(Entries taken from a collection)
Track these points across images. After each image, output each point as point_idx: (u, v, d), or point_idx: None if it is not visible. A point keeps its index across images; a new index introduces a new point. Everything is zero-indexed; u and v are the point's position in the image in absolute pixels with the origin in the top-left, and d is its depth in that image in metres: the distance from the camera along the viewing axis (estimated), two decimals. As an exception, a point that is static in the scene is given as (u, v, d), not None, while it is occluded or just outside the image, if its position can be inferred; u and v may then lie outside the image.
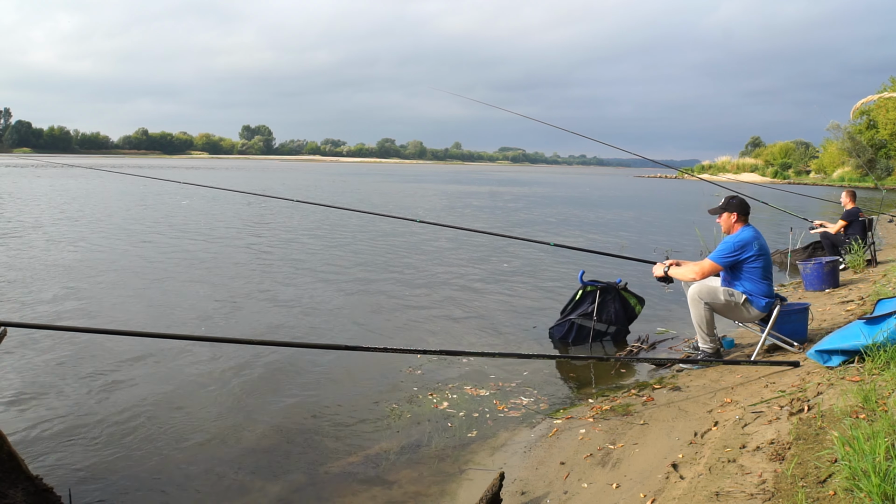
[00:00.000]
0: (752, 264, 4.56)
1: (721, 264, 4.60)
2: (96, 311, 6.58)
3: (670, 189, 47.19)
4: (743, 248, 4.54)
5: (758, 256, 4.55)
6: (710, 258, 4.63)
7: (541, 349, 5.62)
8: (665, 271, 4.81)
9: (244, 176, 49.87)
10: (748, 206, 4.76)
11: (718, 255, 4.60)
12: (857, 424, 2.62)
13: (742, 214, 4.71)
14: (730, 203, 4.73)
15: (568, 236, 14.66)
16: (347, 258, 10.53)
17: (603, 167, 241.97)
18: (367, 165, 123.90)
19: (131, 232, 13.10)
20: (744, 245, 4.55)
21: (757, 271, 4.57)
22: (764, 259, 4.59)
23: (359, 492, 3.22)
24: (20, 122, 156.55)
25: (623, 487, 2.96)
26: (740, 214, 4.70)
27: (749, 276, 4.58)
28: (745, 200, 4.75)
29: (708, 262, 4.63)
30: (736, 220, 4.71)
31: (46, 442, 3.64)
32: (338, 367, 5.05)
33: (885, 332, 3.58)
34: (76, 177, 35.73)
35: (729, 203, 4.74)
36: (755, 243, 4.57)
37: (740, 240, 4.58)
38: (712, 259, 4.61)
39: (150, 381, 4.61)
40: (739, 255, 4.54)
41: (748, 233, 4.63)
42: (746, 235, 4.61)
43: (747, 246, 4.55)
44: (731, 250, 4.56)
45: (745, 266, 4.57)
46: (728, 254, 4.56)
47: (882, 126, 51.22)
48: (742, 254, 4.54)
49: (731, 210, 4.72)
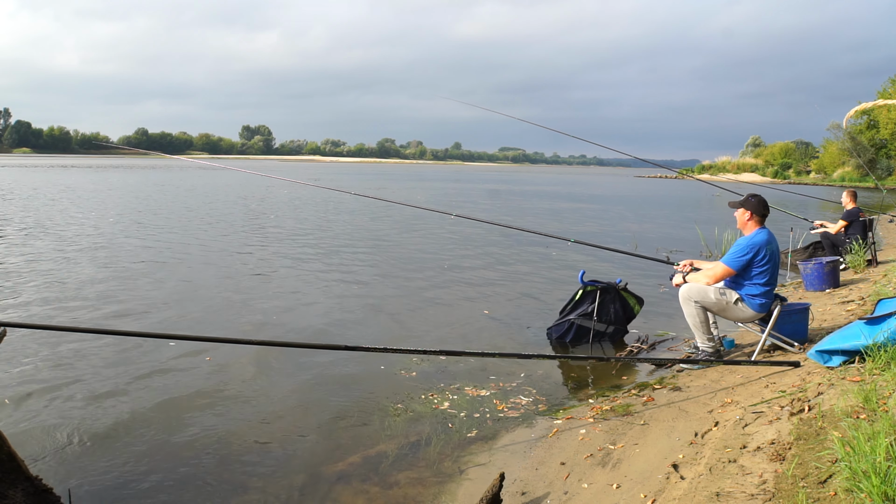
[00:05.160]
0: (759, 267, 4.51)
1: (734, 268, 4.53)
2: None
3: (671, 189, 47.15)
4: (755, 251, 4.49)
5: (767, 261, 4.51)
6: (724, 262, 4.58)
7: (541, 349, 5.62)
8: (684, 278, 4.77)
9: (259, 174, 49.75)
10: (766, 207, 4.67)
11: (731, 257, 4.55)
12: (858, 425, 2.61)
13: (757, 214, 4.63)
14: (748, 200, 4.68)
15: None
16: (346, 258, 10.54)
17: (603, 167, 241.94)
18: (367, 165, 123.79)
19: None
20: (757, 248, 4.50)
21: (762, 275, 4.52)
22: (772, 264, 4.55)
23: (359, 492, 3.22)
24: (20, 122, 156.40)
25: (623, 488, 2.96)
26: (755, 214, 4.63)
27: (753, 277, 4.54)
28: (765, 201, 4.67)
29: (721, 266, 4.58)
30: (750, 219, 4.65)
31: (46, 442, 3.64)
32: (338, 367, 5.05)
33: (885, 332, 3.57)
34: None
35: (747, 200, 4.69)
36: (767, 248, 4.52)
37: (754, 242, 4.52)
38: (725, 263, 4.56)
39: (149, 382, 4.62)
40: (751, 257, 4.49)
41: (762, 236, 4.56)
42: (760, 239, 4.54)
43: (760, 249, 4.49)
44: (744, 252, 4.51)
45: (752, 268, 4.53)
46: (740, 255, 4.51)
47: (883, 126, 51.21)
48: (754, 256, 4.49)
49: (747, 207, 4.66)
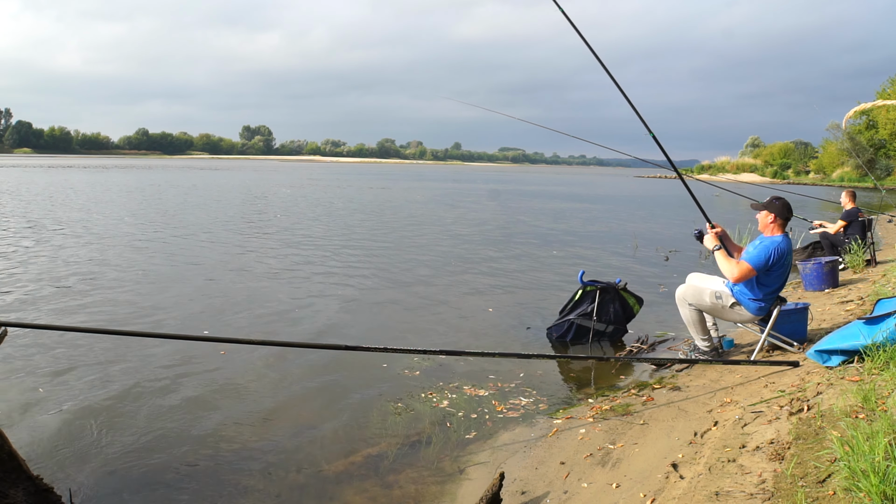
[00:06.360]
0: (773, 273, 4.48)
1: (759, 270, 4.44)
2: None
3: (670, 189, 47.15)
4: (779, 256, 4.43)
5: (782, 269, 4.49)
6: (750, 263, 4.44)
7: (540, 349, 5.62)
8: (713, 249, 4.64)
9: (270, 174, 49.88)
10: (790, 210, 4.61)
11: (757, 261, 4.43)
12: (857, 424, 2.62)
13: (781, 217, 4.57)
14: (772, 203, 4.62)
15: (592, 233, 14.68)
16: (346, 259, 10.54)
17: (603, 167, 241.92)
18: (367, 166, 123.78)
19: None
20: (780, 253, 4.44)
21: (773, 282, 4.50)
22: (784, 272, 4.52)
23: (359, 492, 3.22)
24: (20, 122, 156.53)
25: (623, 487, 2.97)
26: (778, 217, 4.57)
27: (763, 281, 4.49)
28: (789, 205, 4.60)
29: (747, 266, 4.43)
30: (773, 222, 4.58)
31: (47, 441, 3.64)
32: (338, 366, 5.05)
33: (884, 332, 3.58)
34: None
35: (771, 203, 4.63)
36: (788, 257, 4.49)
37: (781, 248, 4.46)
38: (751, 264, 4.43)
39: (150, 382, 4.62)
40: (774, 261, 4.43)
41: (786, 244, 4.51)
42: (785, 246, 4.49)
43: (783, 255, 4.45)
44: (769, 255, 4.42)
45: (768, 273, 4.48)
46: (766, 257, 4.42)
47: (881, 126, 51.22)
48: (776, 261, 4.44)
49: (770, 210, 4.60)
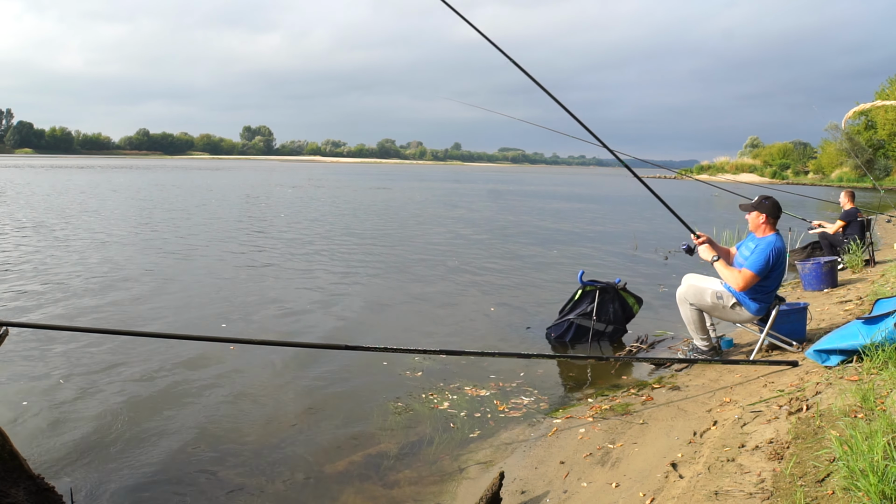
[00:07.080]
0: (772, 274, 4.49)
1: (762, 276, 4.45)
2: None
3: (670, 189, 47.15)
4: (777, 256, 4.44)
5: (779, 268, 4.50)
6: (752, 270, 4.45)
7: (540, 349, 5.63)
8: (711, 260, 4.63)
9: (270, 174, 49.88)
10: (780, 209, 4.63)
11: (759, 266, 4.43)
12: (856, 424, 2.62)
13: (772, 217, 4.59)
14: (762, 203, 4.63)
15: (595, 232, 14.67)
16: (347, 258, 10.55)
17: (602, 167, 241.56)
18: (367, 166, 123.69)
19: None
20: (780, 255, 4.46)
21: (772, 282, 4.51)
22: (781, 271, 4.54)
23: (359, 491, 3.23)
24: (21, 122, 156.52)
25: (622, 486, 2.97)
26: (769, 216, 4.59)
27: (761, 282, 4.50)
28: (778, 203, 4.62)
29: (750, 273, 4.44)
30: (764, 222, 4.59)
31: (48, 441, 3.65)
32: (338, 366, 5.05)
33: (883, 331, 3.59)
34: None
35: (761, 203, 4.63)
36: (784, 255, 4.50)
37: (778, 249, 4.47)
38: (754, 271, 4.43)
39: (150, 382, 4.63)
40: (774, 262, 4.44)
41: (780, 242, 4.52)
42: (780, 245, 4.50)
43: (780, 255, 4.46)
44: (771, 260, 4.43)
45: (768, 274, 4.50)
46: (767, 263, 4.43)
47: (880, 126, 51.25)
48: (776, 262, 4.45)
49: (761, 210, 4.61)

--- WORK TO COMPLETE ---
Transcribe each of the records above precisely, with no pictures in the copy.

--- SOLUTION ---
Track these points across images. After each image, output each point as point_idx: (u, v, d), or point_idx: None if it is not visible. A point keeps its index across images; a new index introduces a new point. Everything is zero-indexed; u and v are the point's position in the image in absolute pixels with the origin in the top-left, and d is its depth in that image in metres: the distance from the camera along the viewing axis (estimated), two decimals. As an exception, a point that is static in the scene is given as (u, v, d), not None, while it is occluded or just outside the image, if its position can be inferred; u and v may then lie outside the image.
[00:00.000]
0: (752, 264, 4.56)
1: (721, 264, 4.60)
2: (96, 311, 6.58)
3: (670, 189, 47.19)
4: (743, 248, 4.54)
5: (758, 256, 4.55)
6: (710, 258, 4.63)
7: (541, 349, 5.62)
8: (665, 271, 4.81)
9: (244, 176, 49.87)
10: (748, 206, 4.76)
11: (718, 255, 4.60)
12: (857, 424, 2.62)
13: (742, 214, 4.71)
14: (730, 203, 4.73)
15: (568, 236, 14.66)
16: (347, 258, 10.53)
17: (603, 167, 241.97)
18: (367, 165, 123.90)
19: (131, 232, 13.10)
20: (744, 245, 4.55)
21: (757, 271, 4.57)
22: (764, 259, 4.59)
23: (359, 492, 3.22)
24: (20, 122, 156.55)
25: (623, 487, 2.96)
26: (740, 214, 4.70)
27: (749, 276, 4.58)
28: (745, 200, 4.75)
29: (708, 262, 4.63)
30: (736, 220, 4.71)
31: (46, 442, 3.64)
32: (338, 367, 5.05)
33: (885, 332, 3.58)
34: (76, 177, 35.73)
35: (729, 203, 4.74)
36: (755, 243, 4.57)
37: (740, 240, 4.58)
38: (712, 259, 4.61)
39: (150, 381, 4.61)
40: (739, 255, 4.54)
41: (748, 233, 4.63)
42: (746, 235, 4.61)
43: (747, 246, 4.55)
44: (731, 250, 4.56)
45: (745, 266, 4.57)
46: (728, 254, 4.56)
47: (882, 126, 51.22)
48: (742, 254, 4.54)
49: (731, 210, 4.72)
[00:05.160]
0: (759, 267, 4.51)
1: (734, 268, 4.53)
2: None
3: (671, 189, 47.15)
4: (755, 251, 4.49)
5: (767, 261, 4.51)
6: (724, 262, 4.58)
7: (541, 349, 5.62)
8: (684, 278, 4.77)
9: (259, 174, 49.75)
10: (766, 207, 4.67)
11: (731, 257, 4.55)
12: (858, 425, 2.61)
13: (757, 214, 4.63)
14: (748, 200, 4.68)
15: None
16: (346, 258, 10.54)
17: (603, 167, 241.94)
18: (367, 165, 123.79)
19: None
20: (757, 248, 4.50)
21: (762, 275, 4.52)
22: (772, 264, 4.55)
23: (359, 492, 3.22)
24: (20, 122, 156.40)
25: (623, 488, 2.96)
26: (755, 214, 4.63)
27: (753, 277, 4.54)
28: (765, 201, 4.67)
29: (721, 266, 4.58)
30: (750, 219, 4.65)
31: (46, 442, 3.64)
32: (338, 367, 5.05)
33: (885, 332, 3.57)
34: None
35: (747, 200, 4.69)
36: (767, 248, 4.52)
37: (754, 242, 4.52)
38: (725, 263, 4.56)
39: (149, 382, 4.62)
40: (751, 257, 4.49)
41: (762, 236, 4.56)
42: (760, 239, 4.54)
43: (760, 249, 4.49)
44: (744, 252, 4.51)
45: (752, 268, 4.53)
46: (740, 255, 4.51)
47: (883, 126, 51.21)
48: (754, 256, 4.49)
49: (747, 207, 4.66)
[00:06.360]
0: (773, 273, 4.48)
1: (759, 270, 4.44)
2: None
3: (670, 189, 47.15)
4: (779, 256, 4.43)
5: (782, 269, 4.49)
6: (750, 263, 4.44)
7: (540, 349, 5.62)
8: (713, 249, 4.64)
9: (270, 174, 49.88)
10: (790, 210, 4.61)
11: (757, 261, 4.43)
12: (857, 424, 2.62)
13: (781, 217, 4.57)
14: (772, 203, 4.62)
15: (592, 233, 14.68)
16: (346, 259, 10.54)
17: (603, 167, 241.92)
18: (367, 166, 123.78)
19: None
20: (780, 253, 4.44)
21: (773, 282, 4.50)
22: (784, 272, 4.52)
23: (359, 492, 3.22)
24: (20, 122, 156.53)
25: (623, 487, 2.97)
26: (778, 217, 4.57)
27: (763, 281, 4.49)
28: (789, 205, 4.60)
29: (747, 266, 4.43)
30: (773, 222, 4.58)
31: (47, 441, 3.64)
32: (338, 366, 5.05)
33: (884, 332, 3.58)
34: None
35: (771, 203, 4.63)
36: (788, 257, 4.49)
37: (781, 248, 4.46)
38: (751, 264, 4.43)
39: (150, 382, 4.62)
40: (774, 261, 4.43)
41: (786, 244, 4.51)
42: (785, 246, 4.49)
43: (783, 255, 4.45)
44: (769, 255, 4.42)
45: (768, 273, 4.48)
46: (766, 257, 4.42)
47: (881, 126, 51.22)
48: (776, 261, 4.44)
49: (770, 210, 4.60)
[00:07.080]
0: (772, 274, 4.49)
1: (762, 276, 4.45)
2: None
3: (670, 189, 47.15)
4: (777, 256, 4.44)
5: (779, 268, 4.50)
6: (752, 270, 4.45)
7: (540, 349, 5.63)
8: (711, 260, 4.63)
9: (270, 174, 49.88)
10: (780, 209, 4.63)
11: (759, 266, 4.43)
12: (856, 424, 2.62)
13: (772, 217, 4.59)
14: (762, 203, 4.63)
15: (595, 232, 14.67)
16: (347, 258, 10.55)
17: (602, 167, 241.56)
18: (367, 166, 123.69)
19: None
20: (780, 255, 4.46)
21: (772, 282, 4.51)
22: (781, 271, 4.54)
23: (359, 491, 3.23)
24: (21, 122, 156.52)
25: (622, 486, 2.97)
26: (769, 216, 4.59)
27: (761, 282, 4.50)
28: (778, 203, 4.62)
29: (750, 273, 4.44)
30: (764, 222, 4.59)
31: (48, 441, 3.65)
32: (338, 366, 5.05)
33: (883, 331, 3.59)
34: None
35: (761, 203, 4.63)
36: (784, 255, 4.50)
37: (778, 249, 4.47)
38: (754, 271, 4.43)
39: (150, 382, 4.63)
40: (774, 262, 4.44)
41: (780, 242, 4.52)
42: (780, 245, 4.50)
43: (780, 255, 4.46)
44: (771, 260, 4.43)
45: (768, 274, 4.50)
46: (767, 263, 4.43)
47: (880, 126, 51.25)
48: (776, 262, 4.45)
49: (761, 210, 4.61)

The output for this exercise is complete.